You can tell that Jeff privately told me of a number of things in this field of doing business. But another thing, is that I would do the video coprocessor in a radically different way than the mup. I would have simple nested counters and I'm looking at a list of display lists, to do complex things better simpler. Radically. Even compressed lossless graphics suitable for a 8 bit era computer. I'm going say this, because there is no market for such work, and I'm not interested in pursuing it, but I'm working out how to make a simple FPGA comparable to a blotter for an Atari VCS, and adding multicoloured bitmapped graphics, and some other radical stuff where you could make a game comparable to Sonic the Hedgehog on the VCS, that looks like the master system version. That's about as far as I can push it without putting other processing circuits for 3D. The stuff which could have potentially bbeen done in the 1970's and 1980's, is incredible. But the VCS was made down to a price and the 64 needed just a few more changes to get that bit more.

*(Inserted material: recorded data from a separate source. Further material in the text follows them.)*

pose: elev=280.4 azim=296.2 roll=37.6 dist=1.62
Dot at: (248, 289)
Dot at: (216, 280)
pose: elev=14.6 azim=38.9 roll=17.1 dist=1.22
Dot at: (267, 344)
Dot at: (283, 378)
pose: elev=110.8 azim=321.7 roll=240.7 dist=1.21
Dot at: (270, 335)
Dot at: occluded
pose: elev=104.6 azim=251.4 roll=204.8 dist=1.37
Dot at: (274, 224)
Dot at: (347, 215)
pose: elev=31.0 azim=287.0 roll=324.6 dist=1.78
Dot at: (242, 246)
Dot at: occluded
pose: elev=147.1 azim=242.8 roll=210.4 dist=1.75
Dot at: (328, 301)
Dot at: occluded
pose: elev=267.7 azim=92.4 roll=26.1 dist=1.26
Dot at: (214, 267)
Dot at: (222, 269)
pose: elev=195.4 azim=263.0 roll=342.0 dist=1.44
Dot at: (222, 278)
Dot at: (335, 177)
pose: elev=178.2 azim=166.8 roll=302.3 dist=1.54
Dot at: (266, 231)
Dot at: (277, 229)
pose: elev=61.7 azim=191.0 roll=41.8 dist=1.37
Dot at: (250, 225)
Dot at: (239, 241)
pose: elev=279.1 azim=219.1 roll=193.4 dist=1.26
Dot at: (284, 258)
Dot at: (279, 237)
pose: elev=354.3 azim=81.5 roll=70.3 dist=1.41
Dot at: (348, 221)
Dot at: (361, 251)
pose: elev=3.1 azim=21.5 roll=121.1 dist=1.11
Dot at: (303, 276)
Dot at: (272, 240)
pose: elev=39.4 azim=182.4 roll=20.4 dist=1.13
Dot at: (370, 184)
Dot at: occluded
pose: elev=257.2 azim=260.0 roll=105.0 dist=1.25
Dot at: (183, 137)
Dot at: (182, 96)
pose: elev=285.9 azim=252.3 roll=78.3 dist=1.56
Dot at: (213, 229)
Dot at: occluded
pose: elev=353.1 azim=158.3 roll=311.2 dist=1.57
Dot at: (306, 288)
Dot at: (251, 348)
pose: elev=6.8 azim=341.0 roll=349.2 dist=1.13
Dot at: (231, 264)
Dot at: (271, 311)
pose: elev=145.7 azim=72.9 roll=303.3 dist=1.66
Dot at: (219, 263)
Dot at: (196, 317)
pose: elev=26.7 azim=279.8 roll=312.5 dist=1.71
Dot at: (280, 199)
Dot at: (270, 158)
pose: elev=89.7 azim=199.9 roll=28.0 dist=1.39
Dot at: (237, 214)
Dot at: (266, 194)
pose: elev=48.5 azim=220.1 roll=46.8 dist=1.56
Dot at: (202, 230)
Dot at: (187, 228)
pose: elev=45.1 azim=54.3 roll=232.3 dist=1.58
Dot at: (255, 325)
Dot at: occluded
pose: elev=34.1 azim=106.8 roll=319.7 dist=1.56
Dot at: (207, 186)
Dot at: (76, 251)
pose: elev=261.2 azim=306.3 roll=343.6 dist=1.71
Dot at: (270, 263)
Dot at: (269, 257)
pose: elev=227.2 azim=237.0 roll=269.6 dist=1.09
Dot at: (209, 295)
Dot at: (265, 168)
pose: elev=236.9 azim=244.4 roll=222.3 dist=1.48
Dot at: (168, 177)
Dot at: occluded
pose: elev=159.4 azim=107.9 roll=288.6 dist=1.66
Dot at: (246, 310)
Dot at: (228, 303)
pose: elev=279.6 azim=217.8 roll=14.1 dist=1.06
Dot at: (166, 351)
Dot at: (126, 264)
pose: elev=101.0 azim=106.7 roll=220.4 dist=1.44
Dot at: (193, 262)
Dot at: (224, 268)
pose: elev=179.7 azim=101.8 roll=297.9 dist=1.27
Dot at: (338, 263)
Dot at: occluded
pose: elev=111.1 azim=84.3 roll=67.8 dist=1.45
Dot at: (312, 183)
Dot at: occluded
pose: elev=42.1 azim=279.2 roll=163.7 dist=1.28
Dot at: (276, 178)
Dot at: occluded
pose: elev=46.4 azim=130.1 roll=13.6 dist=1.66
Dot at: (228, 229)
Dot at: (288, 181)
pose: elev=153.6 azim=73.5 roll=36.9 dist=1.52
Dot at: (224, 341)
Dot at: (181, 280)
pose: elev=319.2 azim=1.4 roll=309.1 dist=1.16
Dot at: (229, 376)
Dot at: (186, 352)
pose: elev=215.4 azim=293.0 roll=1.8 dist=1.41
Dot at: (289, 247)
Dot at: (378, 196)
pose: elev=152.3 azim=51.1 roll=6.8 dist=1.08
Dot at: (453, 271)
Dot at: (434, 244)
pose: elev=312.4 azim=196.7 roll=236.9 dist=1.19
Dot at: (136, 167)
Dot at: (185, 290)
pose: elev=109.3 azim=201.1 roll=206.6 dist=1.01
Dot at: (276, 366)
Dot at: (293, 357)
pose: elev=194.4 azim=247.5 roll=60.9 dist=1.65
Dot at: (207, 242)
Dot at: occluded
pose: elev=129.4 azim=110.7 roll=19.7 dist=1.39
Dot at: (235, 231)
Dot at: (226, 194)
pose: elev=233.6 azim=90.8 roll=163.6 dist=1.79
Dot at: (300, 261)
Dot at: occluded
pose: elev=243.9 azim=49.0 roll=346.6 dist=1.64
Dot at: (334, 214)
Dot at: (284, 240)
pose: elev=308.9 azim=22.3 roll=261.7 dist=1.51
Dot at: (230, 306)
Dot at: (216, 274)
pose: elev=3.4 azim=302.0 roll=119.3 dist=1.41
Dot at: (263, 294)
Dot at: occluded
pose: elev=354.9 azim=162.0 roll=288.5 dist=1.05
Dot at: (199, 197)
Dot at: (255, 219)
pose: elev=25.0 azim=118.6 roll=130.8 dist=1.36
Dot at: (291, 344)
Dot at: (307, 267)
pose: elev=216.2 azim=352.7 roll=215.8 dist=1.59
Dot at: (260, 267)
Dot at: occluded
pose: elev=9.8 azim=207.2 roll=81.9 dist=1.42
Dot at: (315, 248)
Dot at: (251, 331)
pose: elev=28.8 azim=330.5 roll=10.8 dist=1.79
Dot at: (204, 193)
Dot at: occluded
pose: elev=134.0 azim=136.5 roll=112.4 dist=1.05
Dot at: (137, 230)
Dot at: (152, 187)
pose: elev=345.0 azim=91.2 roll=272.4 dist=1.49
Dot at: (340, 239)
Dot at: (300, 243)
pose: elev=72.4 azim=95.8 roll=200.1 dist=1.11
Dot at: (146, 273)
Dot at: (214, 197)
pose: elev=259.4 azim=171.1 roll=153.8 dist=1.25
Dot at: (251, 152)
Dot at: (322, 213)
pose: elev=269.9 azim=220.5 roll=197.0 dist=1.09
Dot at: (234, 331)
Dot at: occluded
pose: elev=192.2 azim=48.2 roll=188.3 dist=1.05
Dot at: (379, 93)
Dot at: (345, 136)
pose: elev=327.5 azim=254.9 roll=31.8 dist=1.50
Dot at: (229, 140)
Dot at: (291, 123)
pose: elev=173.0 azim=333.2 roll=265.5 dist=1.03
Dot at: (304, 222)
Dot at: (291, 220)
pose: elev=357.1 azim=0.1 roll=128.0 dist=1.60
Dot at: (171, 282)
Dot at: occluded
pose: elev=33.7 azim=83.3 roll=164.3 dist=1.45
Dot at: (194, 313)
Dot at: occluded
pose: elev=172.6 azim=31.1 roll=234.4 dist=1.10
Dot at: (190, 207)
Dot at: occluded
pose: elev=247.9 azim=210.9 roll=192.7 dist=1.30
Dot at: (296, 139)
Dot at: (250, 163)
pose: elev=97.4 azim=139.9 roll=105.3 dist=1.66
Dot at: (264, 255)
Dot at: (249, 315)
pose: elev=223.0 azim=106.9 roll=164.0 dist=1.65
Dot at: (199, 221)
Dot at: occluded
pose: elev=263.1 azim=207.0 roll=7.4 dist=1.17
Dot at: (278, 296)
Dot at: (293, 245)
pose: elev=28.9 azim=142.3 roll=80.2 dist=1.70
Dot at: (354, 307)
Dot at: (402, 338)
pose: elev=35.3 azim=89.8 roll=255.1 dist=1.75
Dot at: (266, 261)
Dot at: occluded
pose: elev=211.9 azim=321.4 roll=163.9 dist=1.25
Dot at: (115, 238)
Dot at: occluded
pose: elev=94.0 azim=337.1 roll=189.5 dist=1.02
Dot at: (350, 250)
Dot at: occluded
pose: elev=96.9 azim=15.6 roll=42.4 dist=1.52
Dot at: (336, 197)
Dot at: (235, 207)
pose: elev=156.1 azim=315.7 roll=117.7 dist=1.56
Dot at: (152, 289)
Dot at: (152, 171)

That's why places like .. frustrate me. You see how everything could be flipped and come out good, but you get stuff that makes people resist instead, as we both know in the past. Unfortunate, modern systems are too powerful and complex for simple things to make a significant difference outside of performance. However. Retro is a niche market and can help develop a viable chip for further use. Short term, up to a millions quantity product is possible within the third release year, but my end product is still in the tens of millions territory. Money, brains and talent, is what I'm looking for. Unfortunately, I've lost some of that, but these are still relatively simple products in untapped high appeal market segments. That's called promise, in mass marketing terms.

Facts and certainty.
.


Wayne morellini

unread,
Jun 8, 2022, 10:35:12 AMJun 8
to
Thanks for that. I'll have to have a look at the AVR stuff. The thing we 9ffer 9s better performance for less transistors on the ground, equalling less cost. I would be interested in finding out about anything that can clearly best that, or match it. But, even do. Of this just gets close enough then it would probably normally get picked up instead..

Paul Rubin

unread,
Jun 8, 2022, 8:40:46 PMJun 8
to
Wayne morellini <waynemo...@gmail.com> writes:
> Commercially myself, I am more interested in simple printed circuits
> at 2.5 micro to 1 micron. I think I finally have a clean room
> solution to do this at home. That's more doable on an individual's
> level.

I couldn't read that whole long post, but tons of very interesting chips
were done in 2.5 micron and larger sizes. The Mead-Conway revolution
happened in the 3 to 5 micron era. There was a #homecmos channel on
freenode for a while that was trying to do stuff at, iirc, something
like 12 microns. If you have an affordable way to make 2.5 micron chips
at home, that is really quite revolutionary, especially if you can do
mixed signal.

As for a MISC-like chip though, yes of course there is skepticism: who
would want a thing like that, at least as a separate chip rather than a
macro cell? DIY satisfaction (and I'm all in favor of that) seems like
the main reason to make it, unless you've got some pretty clear and
quantitative claims about how it would outperform conventional chips at
some meaningful application.

This morning I was thinking it would be interesting to have a chip with
wide but single core SMT, to allow super fast coroutine switching
without having to save and restore registers, sort of like a Forth
multitasker (that only has a couple of registers to save and restore, so
the task switcher is fast), but allowing something more like
conventional OS's and compilers, which do use lots of registers. That
might be more interesting than a MISC chip. It could be a RISC-V with
a special instruction added to call another context, and there might be
8 or so contexts available in a core, sort of like the Parallax
Propeller.

Paul Rubin

unread,
Jun 8, 2022, 8:57:48 PMJun 8
to
Wayne morellini <waynemo...@gmail.com> writes:
> Thanks for that. I'll have to have a look at the AVR stuff. The
> thing we offer is better performance for less transistors on the
> ground, equalling less cost. [2 typos fixed, I think]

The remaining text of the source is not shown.